Speaker: Emanuele Rossi (Imperial/Twitter)
E.g. social/interaction networks
- How do we make use of timing information to make better representations of nodes?
- Can we predict when and how the graph will change in the future?
This talk focuses on the first question.
Node/edge - creation/deletion/feature change
- Handle different kinds of events
- Use time information
- Efficiently incorporate the graph changing - don't recompute everything
- Different tasks: predict when something will happen
Simplification: assume the graph consists entirely/only of edge creation events
First idea: Process events in order using an RNN with a different hidden state for each node
Pros: Built in bias of sequentiality
- Not using the graph of interactions directly
- Memory staleness: nodes only updated when involved in interaction
RNN for a node takes previous state, plus message
Second idea: Use a GNN with attention and use timestamps as edge features
- More efficient - no need for sequential processing
- Uses the graph explicitly, mitigates staleness because neighbours will still be updated
- Can only handle edge addition events
- Not suitable for online updates
Attempts to combine best of both worlds
- Defines general framework which can handle all types of events
- Each type of event generates a message used to update node representations
- Uses GNN directly on graph of interactions
- One per node
- Analogous to RNN hidden state
- Contains a vector for each node the model has seen so far—a compressed representation of all past interactions of a node
- This is not a parameter - it is also updated at test time
- Each event creates a message
- Messages used to update memory
- Given an interaction , messages are computed
- This is done for source and destination
- Memory updated using newly computed messages
- This is an RNN (GRU used)
- Adding a GNN over everything from previous modules
- Essentially, a GNN is run over the current graph, using the memory as additional features
- Uses graph attention over node features and memory
- Data split is chronologically
- All previous events used in prediction of next one
- Training this efficiently is not trivial - see paper for details!
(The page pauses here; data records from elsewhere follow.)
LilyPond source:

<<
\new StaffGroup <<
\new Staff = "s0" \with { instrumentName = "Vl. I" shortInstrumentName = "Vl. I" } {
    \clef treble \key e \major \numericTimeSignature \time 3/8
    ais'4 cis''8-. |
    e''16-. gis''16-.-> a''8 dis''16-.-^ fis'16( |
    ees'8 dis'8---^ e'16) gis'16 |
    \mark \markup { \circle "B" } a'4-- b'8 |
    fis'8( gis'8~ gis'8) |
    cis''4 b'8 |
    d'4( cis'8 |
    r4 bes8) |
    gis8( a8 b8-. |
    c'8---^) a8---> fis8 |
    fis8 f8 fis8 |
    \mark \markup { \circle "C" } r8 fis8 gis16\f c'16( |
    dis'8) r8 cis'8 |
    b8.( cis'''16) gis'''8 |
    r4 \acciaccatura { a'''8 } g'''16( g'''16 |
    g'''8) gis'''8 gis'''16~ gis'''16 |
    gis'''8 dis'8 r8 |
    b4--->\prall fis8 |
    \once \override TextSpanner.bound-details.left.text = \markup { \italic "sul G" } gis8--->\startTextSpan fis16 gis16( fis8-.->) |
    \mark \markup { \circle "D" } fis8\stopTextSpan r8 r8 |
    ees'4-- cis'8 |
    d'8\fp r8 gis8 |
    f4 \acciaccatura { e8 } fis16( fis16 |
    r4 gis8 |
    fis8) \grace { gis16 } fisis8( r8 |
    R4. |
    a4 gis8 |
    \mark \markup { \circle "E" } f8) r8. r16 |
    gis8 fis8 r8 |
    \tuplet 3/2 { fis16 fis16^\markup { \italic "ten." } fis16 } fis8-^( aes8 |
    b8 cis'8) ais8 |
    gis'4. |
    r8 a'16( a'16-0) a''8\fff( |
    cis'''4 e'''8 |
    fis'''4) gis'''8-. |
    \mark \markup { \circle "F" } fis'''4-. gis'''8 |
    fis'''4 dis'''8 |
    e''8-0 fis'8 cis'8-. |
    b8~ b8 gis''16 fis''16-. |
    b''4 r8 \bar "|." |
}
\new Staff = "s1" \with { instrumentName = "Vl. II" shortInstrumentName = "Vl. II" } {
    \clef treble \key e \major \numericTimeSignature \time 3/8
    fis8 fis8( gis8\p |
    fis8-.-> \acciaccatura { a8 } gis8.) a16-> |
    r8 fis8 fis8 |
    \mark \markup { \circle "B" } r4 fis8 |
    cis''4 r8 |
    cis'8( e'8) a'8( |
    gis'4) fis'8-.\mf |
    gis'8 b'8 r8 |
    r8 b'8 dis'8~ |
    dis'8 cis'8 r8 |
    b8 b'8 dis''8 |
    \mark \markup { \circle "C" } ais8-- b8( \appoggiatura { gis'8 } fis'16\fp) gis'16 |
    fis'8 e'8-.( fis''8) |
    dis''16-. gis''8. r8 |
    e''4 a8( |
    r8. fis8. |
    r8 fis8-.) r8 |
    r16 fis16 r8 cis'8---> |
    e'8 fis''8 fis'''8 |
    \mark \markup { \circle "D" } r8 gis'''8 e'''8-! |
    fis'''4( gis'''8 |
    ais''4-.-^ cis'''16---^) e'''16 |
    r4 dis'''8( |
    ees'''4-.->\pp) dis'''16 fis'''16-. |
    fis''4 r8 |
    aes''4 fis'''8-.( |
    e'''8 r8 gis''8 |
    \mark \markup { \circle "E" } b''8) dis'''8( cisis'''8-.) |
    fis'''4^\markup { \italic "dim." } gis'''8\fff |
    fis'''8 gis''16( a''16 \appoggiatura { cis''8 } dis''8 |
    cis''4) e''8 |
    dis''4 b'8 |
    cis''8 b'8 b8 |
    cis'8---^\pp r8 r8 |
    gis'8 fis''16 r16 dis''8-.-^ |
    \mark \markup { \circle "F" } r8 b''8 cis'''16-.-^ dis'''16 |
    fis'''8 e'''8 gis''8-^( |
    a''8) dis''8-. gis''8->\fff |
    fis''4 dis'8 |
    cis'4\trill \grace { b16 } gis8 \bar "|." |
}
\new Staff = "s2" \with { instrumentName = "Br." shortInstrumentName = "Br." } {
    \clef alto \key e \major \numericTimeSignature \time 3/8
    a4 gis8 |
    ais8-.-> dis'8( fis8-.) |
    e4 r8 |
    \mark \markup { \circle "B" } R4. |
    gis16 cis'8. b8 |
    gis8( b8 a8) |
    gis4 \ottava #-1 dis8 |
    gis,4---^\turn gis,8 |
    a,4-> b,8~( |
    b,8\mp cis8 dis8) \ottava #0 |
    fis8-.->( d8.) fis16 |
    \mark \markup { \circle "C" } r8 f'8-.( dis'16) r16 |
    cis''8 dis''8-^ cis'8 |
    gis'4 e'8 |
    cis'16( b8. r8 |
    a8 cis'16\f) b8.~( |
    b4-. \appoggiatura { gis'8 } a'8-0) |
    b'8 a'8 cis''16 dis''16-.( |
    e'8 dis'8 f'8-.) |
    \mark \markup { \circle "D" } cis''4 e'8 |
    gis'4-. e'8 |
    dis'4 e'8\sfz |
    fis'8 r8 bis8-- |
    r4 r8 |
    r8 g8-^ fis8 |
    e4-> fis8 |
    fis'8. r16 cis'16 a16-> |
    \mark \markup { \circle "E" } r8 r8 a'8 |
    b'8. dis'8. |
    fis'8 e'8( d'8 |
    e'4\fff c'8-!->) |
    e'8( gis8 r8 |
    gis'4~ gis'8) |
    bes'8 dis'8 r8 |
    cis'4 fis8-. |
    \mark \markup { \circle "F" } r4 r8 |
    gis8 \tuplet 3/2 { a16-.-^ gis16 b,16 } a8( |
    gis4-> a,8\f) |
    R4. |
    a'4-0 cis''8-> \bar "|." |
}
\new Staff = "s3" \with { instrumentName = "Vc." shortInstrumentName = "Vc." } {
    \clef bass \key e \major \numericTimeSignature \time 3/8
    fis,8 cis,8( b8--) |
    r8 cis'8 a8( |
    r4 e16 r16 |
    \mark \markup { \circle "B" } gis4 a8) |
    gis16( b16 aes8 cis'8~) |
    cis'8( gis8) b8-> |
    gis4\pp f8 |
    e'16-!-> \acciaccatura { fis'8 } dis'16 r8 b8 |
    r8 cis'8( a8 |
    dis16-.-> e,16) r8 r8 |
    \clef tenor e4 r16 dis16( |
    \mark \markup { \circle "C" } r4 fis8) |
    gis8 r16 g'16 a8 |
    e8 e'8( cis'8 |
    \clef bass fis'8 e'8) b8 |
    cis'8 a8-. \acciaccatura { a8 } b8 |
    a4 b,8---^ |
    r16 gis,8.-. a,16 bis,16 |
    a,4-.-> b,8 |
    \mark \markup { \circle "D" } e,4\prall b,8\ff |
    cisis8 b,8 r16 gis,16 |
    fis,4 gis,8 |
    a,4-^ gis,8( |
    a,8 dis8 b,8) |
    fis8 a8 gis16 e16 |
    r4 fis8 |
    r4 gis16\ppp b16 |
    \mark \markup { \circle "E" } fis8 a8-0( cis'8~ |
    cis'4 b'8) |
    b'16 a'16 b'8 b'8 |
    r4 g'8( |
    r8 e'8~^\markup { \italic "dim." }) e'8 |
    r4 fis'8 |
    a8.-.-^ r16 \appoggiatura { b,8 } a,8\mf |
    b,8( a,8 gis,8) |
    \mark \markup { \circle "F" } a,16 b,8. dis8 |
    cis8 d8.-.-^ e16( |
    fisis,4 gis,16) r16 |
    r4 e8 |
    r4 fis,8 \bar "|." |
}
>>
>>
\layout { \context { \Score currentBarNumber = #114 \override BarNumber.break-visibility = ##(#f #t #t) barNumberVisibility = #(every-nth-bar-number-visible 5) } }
- Memory is a concern for scalability as it is not a parameter → we can just think of it as an additional feature vector for each node
- So we only ever need memory for nodes involved in a batch
- Model is scalable as GraphSage → can scale to very large graphs!
It's not clear to me how they've wired up the non-temporal methods here!
Other experiments also presented. Performance similarly strong.
Ablation study also included. Memory and embeddings both very important.
- Timestamp representation is a difficult problem - some work has been done on this. Raw timestamps are bad, embeddings a bit better. More work needed though!